I love studying Sociology. It allows me to see the world in a new light, think critically about issues, and explore different viewpoints. This is how I spend a week in the life of a Sociology student!
Content warning: I talk about mental health.
I have six hours of contact time, which leaves a lot of time for independent study, something I enjoy. Since the lectures and workshops are spread out throughout the week, no two days are the same. I luckily have Monday off, and use that day to sort my week moving forward. I rewrite my notes, look through the work from the past week, and look into work for the next week. Readings are available from the start of term, and lecture materials for most modules are available before the lecture. It’s always productive to look through the work you’re doing, and get a head start on the work you’re planning.
The nice thing about being on Campus East is that the Piazza Building is not that far away. There is absolutely no excuse to not head there after a lecture. Not to mention, it has a restaurant, so you can grab a bite to eat before you head to one of the learning spaces to continue your work, or start something new. I’ve spent a lot of time there post-lectures doing dissertation work. It’s always so calm and peaceful in the area I choose.
Tuesdays and Thursdays are my busiest days; most of my contact hours are split between those two days, so it’s also a nice space to plan while waiting for your next lecture. I live off campus, so it’s a lot easier having a large space to meet friends before your next lecture, or do some study for your next class while sitting around.
There are days I can’t head into university: everyone has off days, so you do have to put yourself first. Luckily, all lecturers and seminar tutors are easy to contact, and a quick email telling them you can’t come in lets them know why you aren’t there, and also helps them support you further. I struggled a lot at the end of my first term, but the Sociology support team and the Open Door service (a mental-health service within the University) helped me create support plans. My lecturers were very understanding, so don’t worry if you have a hard time – there’s always support available to you.
University isn’t always about studying! I spend my other day off looking after myself; I head into town or go for a walk around campus. Get yourself some campus birdseed from the NISA on campus, and feed the ducks. They’re very used to students, so are quite friendly. If you head to Derwent, you’re more than likely to see the famous Long Boi! If you haven’t heard of him, he’s a mix of a mallard and runner duck, which makes him pretty tall.
There’s lots to see and do in the city centre, from taking a tour of the Minster, to ghost walks. This Halloween, York Ghost Merchants held a ghost walk where you could go around town searching for their small ghosts.
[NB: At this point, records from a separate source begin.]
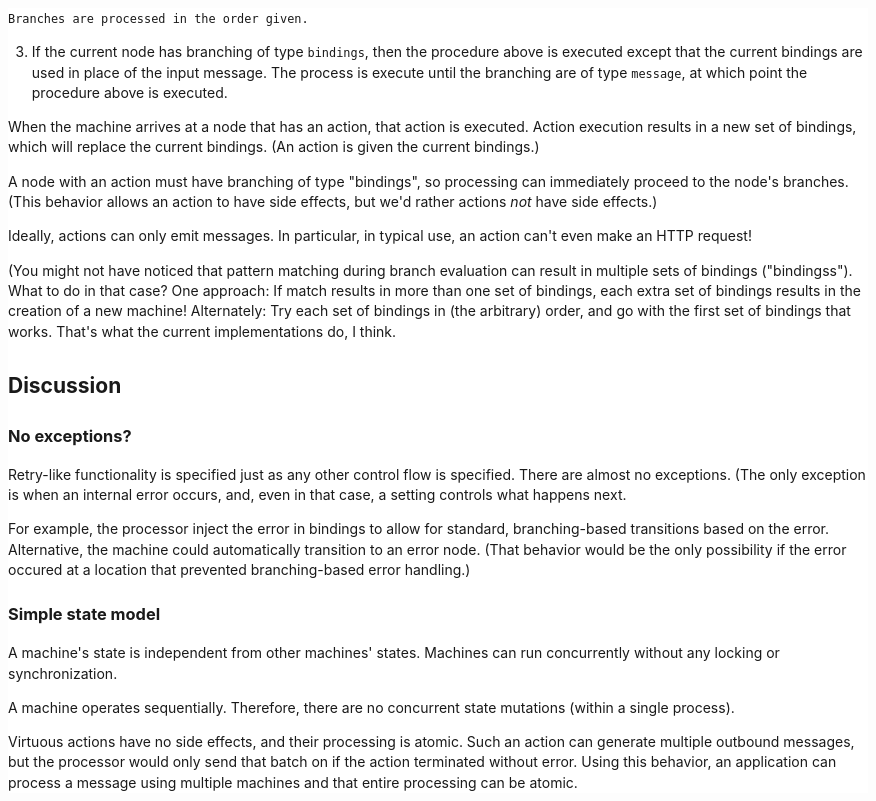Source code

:     Branches are processed in the order given.
	
3.  If the current node has branching of type `bindings`, then the
    procedure above is executed except that the current bindings are
    used in place of the input message.  The process is execute until
    the branching are of type `message`, at which point the procedure
    above is executed.
	
When the machine arrives at a node that has an action, that action is
executed. Action execution results in a new set of bindings, which
will replace the current bindings.  (An action is given the current
bindings.)

A node with an action must have branching of type "bindings", so
processing can immediately proceed to the node's branches.  (This
behavior allows an action to have side effects, but we'd rather
actions _not_ have side effects.)

Ideally, actions can only emit messages.  In particular, in typical
use, an action can't even make an HTTP request!
	
(You might not have noticed that pattern matching during branch
evaluation can result in multiple sets of bindings ("bindingss").
What to do in that case?  One approach: If match results in more than
one set of bindings, each extra set of bindings results in the
creation of a new machine!  Alternately: Try each set of bindings in
(the arbitrary) order, and go with the first set of bindings that
works.  That's what the current implementations do, I think.


## Discussion

### No exceptions?

Retry-like functionality is specified just as any other control flow
is specified.  There are almost no exceptions.  (The only exception is
when an internal error occurs, and, even in that case, a setting
controls what happens next.
	
For example, the processor inject the error in bindings to allow for
standard, branching-based transitions based on the error.
Alternative, the machine could automatically transition to an error
node.  (That behavior would be the only possibility if the error
occured at a location that prevented branching-based error handling.)

### Simple state model	

A machine's state is independent from other machines' states.
Machines can run concurrently without any locking or synchronization.

A machine operates sequentially.  Therefore, there are no concurrent
state mutations (within a single process).

Virtuous actions have no side effects, and their processing is atomic.
Such an action can generate multiple outbound messages, but the
processor would only send that batch on if the action terminated
without error.  Using this behavior, an application can process a
message using multiple machines and that entire processing can be
atomic.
It was a fun event my housemates and I went to, and even though we didn’t find any ghosts, it was still something we all enjoyed.
I also spend a lot of time in societies, specifically the British Asian Society and Korean society, which have regular events I love participating in. You don’t have to have done activities before to join most societies (although some societies may require it). I’ve never done K-pop dancing, but that doesn’t stop me from trying every week at a dance class. There are many societies you can join, so make sure to give the ones that interest you a go!
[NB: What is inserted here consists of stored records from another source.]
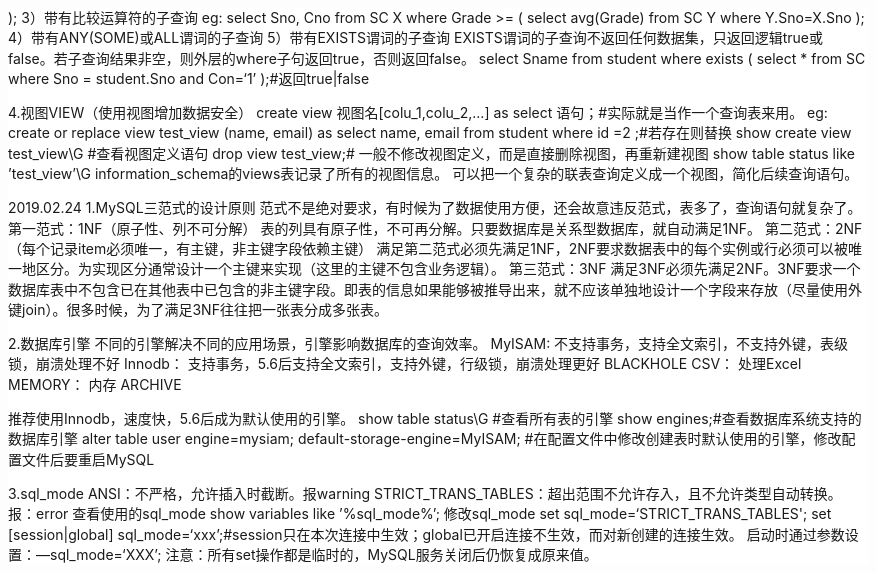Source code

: );
3）带有比较运算符的子查询
eg:
select Sno, Cno from SC X where Grade >= (
    select avg(Grade) from SC Y where Y.Sno=X.Sno
);
4）带有ANY(SOME)或ALL谓词的子查询
5）带有EXISTS谓词的子查询
    EXISTS谓词的子查询不返回任何数据集，只返回逻辑true或false。若子查询结果非空，则外层的where子句返回true，否则返回false。
select Sname from student where exists (
    select * from SC where Sno = student.Sno and Con=‘1’
);#返回true|false

4.视图VIEW（使用视图增加数据安全）
create view 视图名[colu_1,colu_2,…] as select 语句；#实际就是当作一个查询表来用。
eg:
create or replace view test_view (name, email) as select name, email from student where id =2 ;#若存在则替换
show create  view test_view\G #查看视图定义语句
drop view test_view;# 一般不修改视图定义，而是直接删除视图，再重新建视图
show table status like ’test_view’\G
information_schema的views表记录了所有的视图信息。
可以把一个复杂的联表查询定义成一个视图，简化后续查询语句。

2019.02.24
1.MySQL三范式的设计原则
范式不是绝对要求，有时候为了数据使用方便，还会故意违反范式，表多了，查询语句就复杂了。
第一范式：1NF（原子性、列不可分解）
    表的列具有原子性，不可再分解。只要数据库是关系型数据库，就自动满足1NF。
第二范式：2NF（每个记录item必须唯一，有主键，非主键字段依赖主键）
    满足第二范式必须先满足1NF，2NF要求数据表中的每个实例或行必须可以被唯一地区分。为实现区分通常设计一个主键来实现（这里的主键不包含业务逻辑）。
第三范式：3NF
    满足3NF必须先满足2NF。3NF要求一个数据库表中不包含已在其他表中已包含的非主键字段。即表的信息如果能够被推导出来，就不应该单独地设计一个字段来存放（尽量使用外键join）。很多时候，为了满足3NF往往把一张表分成多张表。

2.数据库引擎
不同的引擎解决不同的应用场景，引擎影响数据库的查询效率。
MyISAM:                不支持事务，支持全文索引，不支持外键，表级锁，崩溃处理不好
Innodb：               支持事务，5.6后支持全文索引，支持外键，行级锁，崩溃处理更好
BLACKHOLE
CSV：                     处理Excel
MEMORY：          内存
ARCHIVE

推荐使用Innodb，速度快，5.6后成为默认使用的引擎。
show table status\G #查看所有表的引擎
show engines;#查看数据库系统支持的数据库引擎
alter table user engine=mysiam;
default-storage-engine=MyISAM; #在配置文件中修改创建表时默认使用的引擎，修改配置文件后要重启MySQL

3.sql_mode
ANSI：不严格，允许插入时截断。报warning
STRICT_TRANS_TABLES：超出范围不允许存入，且不允许类型自动转换。报：error
查看使用的sql_mode
show variables like ’%sql_mode%’;
修改sql_mode
set sql_mode=‘STRICT_TRANS_TABLES';
set [session|global] sql_mode=‘xxx’;#session只在本次连接中生效；global已开启连接不生效，而对新创建的连接生效。
启动时通过参数设置：—sql_mode=‘XXX’;
注意：所有set操作都是临时的，MySQL服务关闭后仍恢复成原来值。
Nightlife in York is very student-based, with most clubs having student nights every week. There’s always one available if you want to randomly go on a Monday night. The fun thing about being a student is the fact you can go out any weekday. It’s seen as normal, and even ‘part of the university experience’. So, if clubbing and nightlife is your thing, make sure you take advantage of everyone’s lax views on clubbing.
If pubs are more your scene, York also has a lot going in terms of pub quizzes, and loads of places to choose from. York hosts over 365 pubs, so make sure to go to different places and figure out which one you like!
York is a busy city, with university life to match. I wouldn’t change what and where I study for anything. The experience has made me who I am, and I’m always excited about the next step!